Chloé Morin pose, en alternance tous les quinze jours avec Jean-Michel Aphatie, son regard de politologue sur l'actualité, pour les lecteurs de Centre France.
L’escalade des violences qui a marqué ces derniers jours donne l’impression d’un engrenage inéluctable et terrifiant. Gouvernement et opposants à la réforme prennent l’opinion à témoin, chacun renvoyant aux autres la responsabilité des violences qui secouent de nombreuses villes chaque soir. Peu à peu, et sans doute au grand regret des syndicats, le débat se déplace : on parle de moins en moins des retraites, et de plus en plus d’ordre public. Cette configuration tourna à l’avantage du gouvernement au moment où le mouvement des Gilets jaunes bascula dans la violence.
C’est bien pour cela que de nombreux syndicalistes, Laurent Berger en tête, et responsables politiques appellent au calme : comme le dit le secrétaire général de la CFDT, le soutien de l’opinion dépend du pacifisme du mouvement, et doit être préservé à tout prix pour espérer gagner le bras de fer engagé avec le gouvernement.
Face à l’impasse démocratique, nous mesurons la fragilité de nos institutions.
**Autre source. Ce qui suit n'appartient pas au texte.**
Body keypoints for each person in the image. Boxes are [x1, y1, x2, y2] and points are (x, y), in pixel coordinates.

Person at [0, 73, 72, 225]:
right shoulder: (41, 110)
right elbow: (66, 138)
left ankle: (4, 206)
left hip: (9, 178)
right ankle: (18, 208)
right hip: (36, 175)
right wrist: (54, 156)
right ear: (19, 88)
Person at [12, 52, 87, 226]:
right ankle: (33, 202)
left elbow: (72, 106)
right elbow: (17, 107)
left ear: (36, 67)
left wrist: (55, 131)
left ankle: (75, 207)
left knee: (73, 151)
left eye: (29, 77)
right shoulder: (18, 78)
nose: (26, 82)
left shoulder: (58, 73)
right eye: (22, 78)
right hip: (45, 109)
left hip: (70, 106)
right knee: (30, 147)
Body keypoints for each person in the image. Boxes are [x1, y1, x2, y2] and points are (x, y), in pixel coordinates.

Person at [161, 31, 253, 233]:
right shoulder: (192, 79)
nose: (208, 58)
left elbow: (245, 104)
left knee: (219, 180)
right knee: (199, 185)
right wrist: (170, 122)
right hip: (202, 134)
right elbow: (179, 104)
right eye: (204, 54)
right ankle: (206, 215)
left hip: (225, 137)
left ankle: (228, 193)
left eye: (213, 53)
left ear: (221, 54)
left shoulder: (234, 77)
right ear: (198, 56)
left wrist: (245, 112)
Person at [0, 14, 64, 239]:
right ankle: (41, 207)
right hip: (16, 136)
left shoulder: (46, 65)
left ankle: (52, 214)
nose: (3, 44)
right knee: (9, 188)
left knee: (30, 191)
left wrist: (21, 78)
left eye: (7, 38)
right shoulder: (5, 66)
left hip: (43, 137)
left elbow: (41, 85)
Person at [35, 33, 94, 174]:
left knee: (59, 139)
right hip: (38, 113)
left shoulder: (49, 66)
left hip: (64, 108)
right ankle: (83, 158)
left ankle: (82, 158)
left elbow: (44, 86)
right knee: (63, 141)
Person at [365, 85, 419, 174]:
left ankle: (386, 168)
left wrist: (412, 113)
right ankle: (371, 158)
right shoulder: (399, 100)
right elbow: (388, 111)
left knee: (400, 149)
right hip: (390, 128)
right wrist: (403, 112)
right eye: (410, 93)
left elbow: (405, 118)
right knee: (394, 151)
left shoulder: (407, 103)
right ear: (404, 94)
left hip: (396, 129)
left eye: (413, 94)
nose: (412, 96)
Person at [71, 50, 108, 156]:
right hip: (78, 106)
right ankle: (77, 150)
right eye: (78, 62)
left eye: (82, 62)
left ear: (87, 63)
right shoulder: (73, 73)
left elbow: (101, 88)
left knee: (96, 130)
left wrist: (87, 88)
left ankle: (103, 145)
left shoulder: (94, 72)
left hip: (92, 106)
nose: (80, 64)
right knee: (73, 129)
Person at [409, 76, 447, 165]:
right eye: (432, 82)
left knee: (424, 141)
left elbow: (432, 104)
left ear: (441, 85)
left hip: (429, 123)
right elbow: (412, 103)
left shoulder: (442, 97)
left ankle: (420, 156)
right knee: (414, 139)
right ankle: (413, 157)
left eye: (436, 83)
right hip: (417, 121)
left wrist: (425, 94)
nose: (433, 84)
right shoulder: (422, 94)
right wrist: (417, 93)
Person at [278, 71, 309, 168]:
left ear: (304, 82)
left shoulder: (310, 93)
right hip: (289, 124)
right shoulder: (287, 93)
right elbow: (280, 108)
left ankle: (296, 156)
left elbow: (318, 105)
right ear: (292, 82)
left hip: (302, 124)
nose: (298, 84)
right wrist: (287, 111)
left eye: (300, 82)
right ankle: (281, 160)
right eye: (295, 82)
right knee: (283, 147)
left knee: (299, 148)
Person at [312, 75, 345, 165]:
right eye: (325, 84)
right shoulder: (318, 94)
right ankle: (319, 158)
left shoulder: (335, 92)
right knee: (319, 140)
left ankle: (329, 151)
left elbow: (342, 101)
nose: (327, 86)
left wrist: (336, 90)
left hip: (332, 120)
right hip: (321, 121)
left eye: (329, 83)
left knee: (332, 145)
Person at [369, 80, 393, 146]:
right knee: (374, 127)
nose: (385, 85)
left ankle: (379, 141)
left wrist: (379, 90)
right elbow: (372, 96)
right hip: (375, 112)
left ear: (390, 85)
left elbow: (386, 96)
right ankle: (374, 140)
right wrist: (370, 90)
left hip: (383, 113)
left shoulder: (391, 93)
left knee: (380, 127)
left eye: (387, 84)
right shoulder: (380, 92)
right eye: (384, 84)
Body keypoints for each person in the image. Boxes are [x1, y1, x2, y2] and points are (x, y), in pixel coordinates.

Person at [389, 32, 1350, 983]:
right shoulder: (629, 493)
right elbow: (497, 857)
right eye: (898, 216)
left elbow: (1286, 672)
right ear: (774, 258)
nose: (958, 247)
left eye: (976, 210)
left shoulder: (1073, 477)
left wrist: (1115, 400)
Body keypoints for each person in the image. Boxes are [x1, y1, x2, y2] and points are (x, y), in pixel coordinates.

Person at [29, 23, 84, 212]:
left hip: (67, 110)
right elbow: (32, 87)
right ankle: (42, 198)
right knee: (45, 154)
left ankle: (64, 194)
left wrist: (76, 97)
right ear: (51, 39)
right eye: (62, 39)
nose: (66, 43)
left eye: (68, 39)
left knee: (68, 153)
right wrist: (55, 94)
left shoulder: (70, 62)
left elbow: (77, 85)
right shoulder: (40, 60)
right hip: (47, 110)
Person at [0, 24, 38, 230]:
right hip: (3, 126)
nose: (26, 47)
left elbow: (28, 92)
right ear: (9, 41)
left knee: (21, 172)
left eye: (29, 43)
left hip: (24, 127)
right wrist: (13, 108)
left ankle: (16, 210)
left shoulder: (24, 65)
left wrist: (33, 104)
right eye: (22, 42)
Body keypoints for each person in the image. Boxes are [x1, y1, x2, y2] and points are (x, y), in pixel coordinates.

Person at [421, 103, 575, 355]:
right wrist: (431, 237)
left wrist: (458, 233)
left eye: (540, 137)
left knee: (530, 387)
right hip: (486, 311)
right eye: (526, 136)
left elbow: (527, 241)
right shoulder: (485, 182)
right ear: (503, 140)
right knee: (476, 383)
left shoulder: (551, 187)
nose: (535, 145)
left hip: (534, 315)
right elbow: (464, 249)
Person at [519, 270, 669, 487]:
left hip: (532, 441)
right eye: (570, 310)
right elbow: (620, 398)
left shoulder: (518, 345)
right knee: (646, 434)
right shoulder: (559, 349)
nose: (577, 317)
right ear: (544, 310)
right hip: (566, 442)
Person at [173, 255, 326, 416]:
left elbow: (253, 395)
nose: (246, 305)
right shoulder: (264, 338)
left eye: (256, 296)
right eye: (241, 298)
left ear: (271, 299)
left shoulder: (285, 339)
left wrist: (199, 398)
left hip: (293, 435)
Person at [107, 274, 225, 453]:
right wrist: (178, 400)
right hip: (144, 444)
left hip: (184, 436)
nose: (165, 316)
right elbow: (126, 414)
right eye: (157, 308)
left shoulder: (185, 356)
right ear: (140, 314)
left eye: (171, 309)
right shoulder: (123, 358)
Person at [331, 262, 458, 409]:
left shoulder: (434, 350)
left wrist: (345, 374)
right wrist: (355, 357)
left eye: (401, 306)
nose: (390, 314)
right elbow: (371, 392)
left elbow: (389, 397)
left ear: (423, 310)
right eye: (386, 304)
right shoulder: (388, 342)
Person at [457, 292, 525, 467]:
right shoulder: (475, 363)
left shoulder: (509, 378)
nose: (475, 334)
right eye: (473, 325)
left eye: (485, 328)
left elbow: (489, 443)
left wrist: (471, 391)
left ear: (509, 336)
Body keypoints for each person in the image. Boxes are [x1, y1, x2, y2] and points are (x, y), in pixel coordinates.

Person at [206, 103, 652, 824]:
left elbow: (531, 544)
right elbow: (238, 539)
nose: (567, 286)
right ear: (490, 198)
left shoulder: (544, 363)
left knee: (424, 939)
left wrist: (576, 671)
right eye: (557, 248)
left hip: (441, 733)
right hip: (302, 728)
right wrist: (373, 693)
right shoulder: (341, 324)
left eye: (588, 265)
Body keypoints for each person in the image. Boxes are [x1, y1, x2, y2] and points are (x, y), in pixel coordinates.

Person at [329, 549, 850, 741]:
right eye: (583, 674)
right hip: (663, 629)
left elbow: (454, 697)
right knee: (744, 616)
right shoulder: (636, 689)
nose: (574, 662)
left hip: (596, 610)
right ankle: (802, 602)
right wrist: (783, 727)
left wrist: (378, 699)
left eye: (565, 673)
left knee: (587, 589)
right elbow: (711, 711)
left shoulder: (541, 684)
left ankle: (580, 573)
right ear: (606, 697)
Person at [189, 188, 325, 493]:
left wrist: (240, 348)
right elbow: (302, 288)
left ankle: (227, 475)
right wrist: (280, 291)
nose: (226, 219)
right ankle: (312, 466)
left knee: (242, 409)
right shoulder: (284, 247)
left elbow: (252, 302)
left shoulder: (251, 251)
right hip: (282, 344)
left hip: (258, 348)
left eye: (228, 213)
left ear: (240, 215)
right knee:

Elles ne sont fortes que de la confiance qui leur est accordée, une confiance dont on sait bien qu’elle fait de plus en plus cruellement défaut depuis quelques années.
Si le Président n’exprime aucun regret, le spectateur impuissant de ce tourbillon de colère et de ressentiment ne peut s’empêcher de s’interroger : la principale erreur d’Emmanuel Macron ne fut-elle pas, au fond, de choisir Ciotti contre Berger ? La réforme systémique voulue par la CFDT fut jugée inacceptable parce que les Français la rejetèrent en 2019. Pourtant, l’on peut légitimement penser qu’ils rejetèrent sa complexité, le fait qu’elle mêlait réforme financière et systémique à la fois. Le Président préféra cette fois-ci gérer en premier la contrainte financière, en s’appuyant sur des Républicains qui ont fait de la maîtrise des déficits et du report de l’âge de départ à la retraite un marqueur de leur identité politique.
Las, c’était sans compter que ce parti dit « de gouvernement » se divise toujours plus à mesure que son socle électoral rétrécit, exactement comme le Parti socialiste. L’avenir de la réforme des retraites fut mis dans les mains d’une famille qui ressemble de plus en plus à un groupuscule turbulent. Prenons le pari que l’issue du conflit ne viendra pas de LR, mais de la CFDT.